Computing

AT&T Wants to Put Your Voice in Charge of Apps

Cloud-based speech and translation technology could allow any app to be voice-controlled.

In an effort to make speech the dominant way that people control technology, AT&T is opening up its speech-recognition technology for others to use. Starting in June, software engineers can tap into a cloud service offered by the company to make any device that can connect to the Internet respond to its master’s voice.

Qué?: A lab demonstration shows a real-time conversation between an English and a Spanish speaker. Spoken words were rendered into text, translated, and spoken by machine to the listener on either end.

AT&T believes the technology could ultimately be used for everything from smart-phone apps and online games to cars and appliances. While the initial offering will only convert speech into text, and corresponding commands, the company is considering a broader set of offerings later, including ones that translate English text into six other languages and vice versa, and can also synthesize translated speech.

“We believe there are a lot of smart people out there who can create applications and services we have never dreamt of before,” says Mazin Gilbert, vice president for intelligent systems research at AT&T Labs in Florham Park, New Jersey. To use the technology, developers write code into their software to take advantage of an API (application programming interface) specified by AT&T. That code causes an application to send speech to AT&T over the Internet, where it is converted to text and returned to the device. The new APIs were announced last week. AT&T claims the technology is 95 percent accurate in taking English speech and rendering it as text. It says its accuracy at converting the meaning of English text to and from other languages ranges from 70 percent to 80 percent.

The underlying speech technology now being offered by AT&T is already used in many of its own applications, including the AT&T translator app for Android and iOS phones, and mobile voice directory search provided by Yellow Pages. “I want to be able to have a million apps riding on our platform, not hundreds, as we have today,” Gilbert says. “Whatever your wild idea is—we want to provide those APIs. I’ll be honest: I don’t know what people are going to use it for.”

The AT&T technology builds on decades of innovation at Bell Labs prior to the breakup of AT&T and the subsequent establishment of AT&T’s own service-centric labs. However, the company must compete with more established providers of speech-recognition technology, especially in the realm of smart phones.

For example, Nuance provides speech-recognition capabilities to many companies including, reportedly, Apple for its Siri personal assistant. Google’s speech-recognition technology is offered throughout its Android smart-phone operating system, and by any app written for an Android device.
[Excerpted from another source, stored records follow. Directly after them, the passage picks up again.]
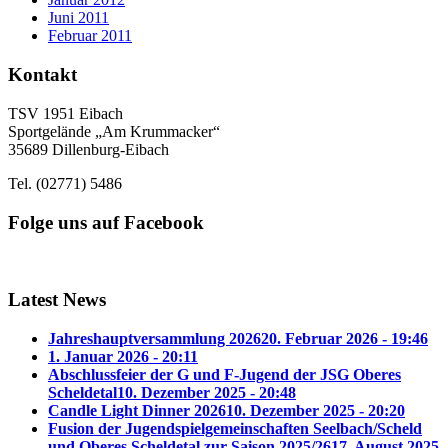
Juni 2011
Februar 2011
Kontakt
TSV 1951 Eibach
Sportgelände „Am Krummacker“
35689 Dillenburg-Eibach
Tel. (02771) 5486
Folge uns auf Facebook
Latest News
Jahreshauptversammlung 2026
20. Februar 2026 - 19:46
1. Januar 2026 - 20:11
Abschlussfeier der G und F-Jugend der JSG Oberes
Scheldetal
10. Dezember 2025 - 20:48
Candle Light Dinner 2026
10. Dezember 2025 - 20:20
Fusion der Jugendspielgemeinschaften Seelbach/Scheld
und Oberes Scheldetal zur Saison 2025/26
17. August 2025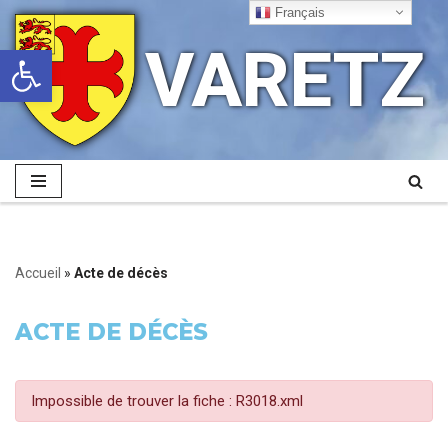
Français
VARETZ
Ouvrir la barre d’outils
Aller
au
contenu
Accueil
»
Acte de décès
ACTE DE DÉCÈS
Impossible de trouver la fiche : R3018.xml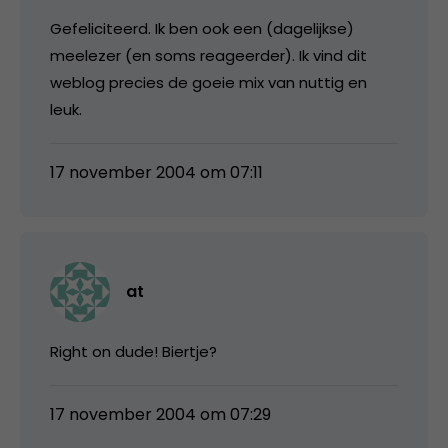
Gefeliciteerd. Ik ben ook een (dagelijkse)
meelezer (en soms reageerder). Ik vind dit
weblog precies de goeie mix van nuttig en
leuk.
17 november 2004 om 07:11
at
Right on dude! Biertje?
17 november 2004 om 07:29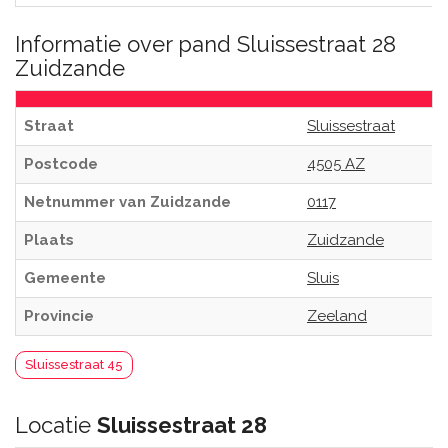
Informatie over pand Sluissestraat 28
Zuidzande
Straat
Sluissestraat
Postcode
4505 AZ
Netnummer van Zuidzande
0117
Plaats
Zuidzande
Gemeente
Sluis
Provincie
Zeeland
Sluissestraat 45
Locatie
Sluissestraat 28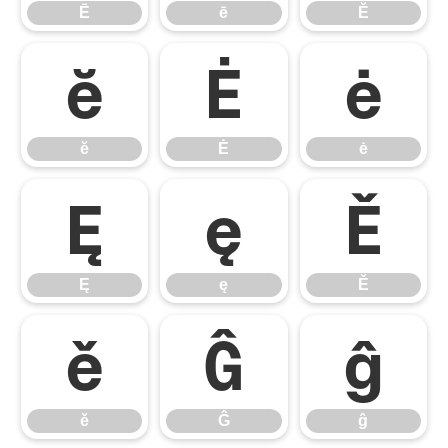
Ē
ē
Ĕ
ĕ
Ė
ė
ĕ
Ė
ė
Ę
ę
Ě
Ę
ę
Ě
ě
Ĝ
ĝ
ě
Ĝ
ĝ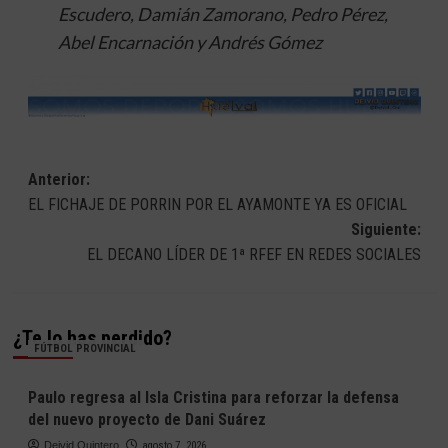
Escudero, Damián Zamorano, Pedro Pérez,
Abel Encarnación y Andrés Gómez
Navegación
Anterior:
EL FICHAJE DE PORRIN POR EL AYAMONTE YA ES OFICIAL
de
Siguiente:
entradas
EL DECANO LÍDER DE 1ª RFEF EN REDES SOCIALES
¿Te lo has perdido?
FÚTBOL PROVINCIAL
Paulo regresa al Isla Cristina para reforzar la defensa
del nuevo proyecto de Dani Suárez
Deivid Quintero
agosto 7, 2026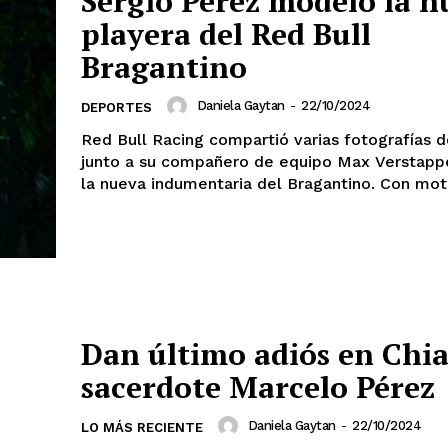
Sergio Pérez modeló la n
playera del Red Bull
Bragantino
Daniela Gaytan
-
22/10/2024
DEPORTES
Red Bull Racing compartió varias fotografías 
junto a su compañero de equipo Max Verstapp
la nueva indumentaria del Br
Dan último adiós en Chia
sacerdote Marcelo Pérez
Daniela Gaytan
-
22/10/2024
LO MÁS RECIENTE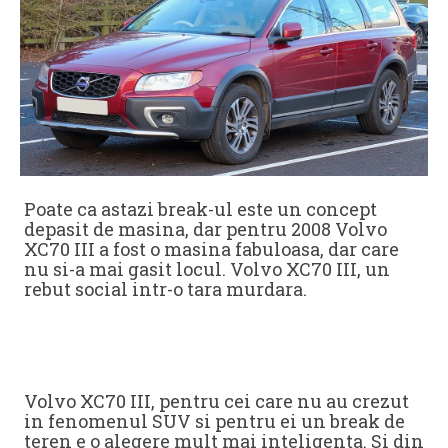
Poate ca astazi break-ul este un concept
depasit de masina, dar pentru 2008 Volvo
XC70 III a fost o masina fabuloasa, dar care
nu si-a mai gasit locul. Volvo XC70 III, un
rebut social intr-o tara murdara.
Volvo XC70 III, pentru cei care nu au crezut
in fenomenul SUV si pentru ei un break de
teren e o alegere mult mai inteligenta. Si din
Microsoft also has speech-recognition technology, which appears in its Windows Phone operating system and in products from partners such as Ford, with its Sync system for in-car entertainment.
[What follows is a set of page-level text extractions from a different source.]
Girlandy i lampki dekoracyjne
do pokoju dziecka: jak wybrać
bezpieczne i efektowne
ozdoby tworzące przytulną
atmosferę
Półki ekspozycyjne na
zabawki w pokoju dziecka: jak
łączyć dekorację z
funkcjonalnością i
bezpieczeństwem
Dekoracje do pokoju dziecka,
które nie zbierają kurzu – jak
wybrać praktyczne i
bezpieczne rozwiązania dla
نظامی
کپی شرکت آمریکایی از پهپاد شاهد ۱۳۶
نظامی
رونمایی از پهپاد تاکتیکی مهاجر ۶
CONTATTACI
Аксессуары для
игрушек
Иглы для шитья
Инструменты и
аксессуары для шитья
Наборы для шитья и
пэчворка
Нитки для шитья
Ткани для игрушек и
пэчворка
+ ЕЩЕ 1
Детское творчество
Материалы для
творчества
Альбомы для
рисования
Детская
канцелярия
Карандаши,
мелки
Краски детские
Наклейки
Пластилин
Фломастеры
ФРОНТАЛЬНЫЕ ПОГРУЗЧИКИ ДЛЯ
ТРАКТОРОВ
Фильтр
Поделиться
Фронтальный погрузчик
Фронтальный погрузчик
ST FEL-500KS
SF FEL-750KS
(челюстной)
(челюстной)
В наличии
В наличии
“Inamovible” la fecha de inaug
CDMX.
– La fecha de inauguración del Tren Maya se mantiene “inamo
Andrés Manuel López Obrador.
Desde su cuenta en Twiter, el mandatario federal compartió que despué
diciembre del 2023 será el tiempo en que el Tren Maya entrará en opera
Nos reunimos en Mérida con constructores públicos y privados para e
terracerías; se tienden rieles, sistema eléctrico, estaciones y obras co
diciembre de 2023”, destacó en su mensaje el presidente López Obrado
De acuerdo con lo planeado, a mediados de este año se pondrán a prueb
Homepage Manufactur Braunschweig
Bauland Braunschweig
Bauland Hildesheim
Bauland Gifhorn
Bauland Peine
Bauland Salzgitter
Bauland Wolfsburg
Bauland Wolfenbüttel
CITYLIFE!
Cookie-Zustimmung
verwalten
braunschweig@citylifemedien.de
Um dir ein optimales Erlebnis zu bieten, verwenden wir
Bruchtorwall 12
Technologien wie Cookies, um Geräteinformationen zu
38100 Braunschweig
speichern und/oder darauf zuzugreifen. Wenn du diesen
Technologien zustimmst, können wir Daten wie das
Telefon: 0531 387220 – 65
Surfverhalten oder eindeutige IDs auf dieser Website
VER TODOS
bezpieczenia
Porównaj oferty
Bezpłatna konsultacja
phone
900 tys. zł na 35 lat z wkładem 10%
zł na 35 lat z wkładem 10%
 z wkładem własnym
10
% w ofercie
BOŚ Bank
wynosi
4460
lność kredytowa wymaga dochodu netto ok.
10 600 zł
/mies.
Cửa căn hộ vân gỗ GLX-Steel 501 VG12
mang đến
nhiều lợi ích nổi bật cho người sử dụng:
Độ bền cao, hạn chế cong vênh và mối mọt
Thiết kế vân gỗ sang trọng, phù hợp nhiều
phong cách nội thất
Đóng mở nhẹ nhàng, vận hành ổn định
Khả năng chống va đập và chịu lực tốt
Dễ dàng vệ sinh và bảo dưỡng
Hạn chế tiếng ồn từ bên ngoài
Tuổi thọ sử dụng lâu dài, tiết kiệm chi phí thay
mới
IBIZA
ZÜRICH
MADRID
Krish Prabhu, CEO of AT&T Labs, believes that making speech technology widely available will allow mobile computing to be more capable and grow faster. “In the context of a world where we’ve largely solved connectivity and reach problems—though there are still issues—this effort on speech comes from a conviction that the interface to the network has to get simpler,” he said at a lab demonstration in New York City last week. “We are trying to pave the way so that technology is not the thing that stops us.”

AT&T’s APIs for speech-to-text, to launch in June, consist of seven versions tailored to specific uses, such as dictating text messages, searching for local businesses, responding to questions, turning voice-mails into text, and performing general dictation. In the future, specific APIs for online games and social networks will also be added.

Later, APIs may become available that translate text between English and six other languages: Spanish, French, Italian, German, Chinese, and Japanese. Other languages, including Korean and Arabic, are in the pipeline, but AT&T will be far behind competitors. For example, Google already offers developers tools that can translate between any of over a thousand language pairs.

Gilbert says the use of all the APIs would carry a $99 registration fee for 2012, and that post-2012 plans were not public. Google charges for its own translation APIs.

Improving the accuracy of speech-recognition or translation software requires getting more example data to train the underlying algorithms. To help that process, AT&T could eventually solicit feedback from people using products that have its speech and translation technology built-in. “Crowdsourcing would enable this to reach much higher levels of accuracy, and this would, in turn, drive broader adoption and much happier users,” says Sam Ramji, a computer scientist who is vice president for strategy at Apigee, which builds API platforms and is working on the AT&T project.

Ramji believes that making good speech-recognition technology easily available could slowly make traditional menus and text-driven interfaces extinct. “Today’s user interfaces are like trees that we have to navigate to reflect the structure of the program. What should happen is that devices parse the command coming out of our mouths,” he says.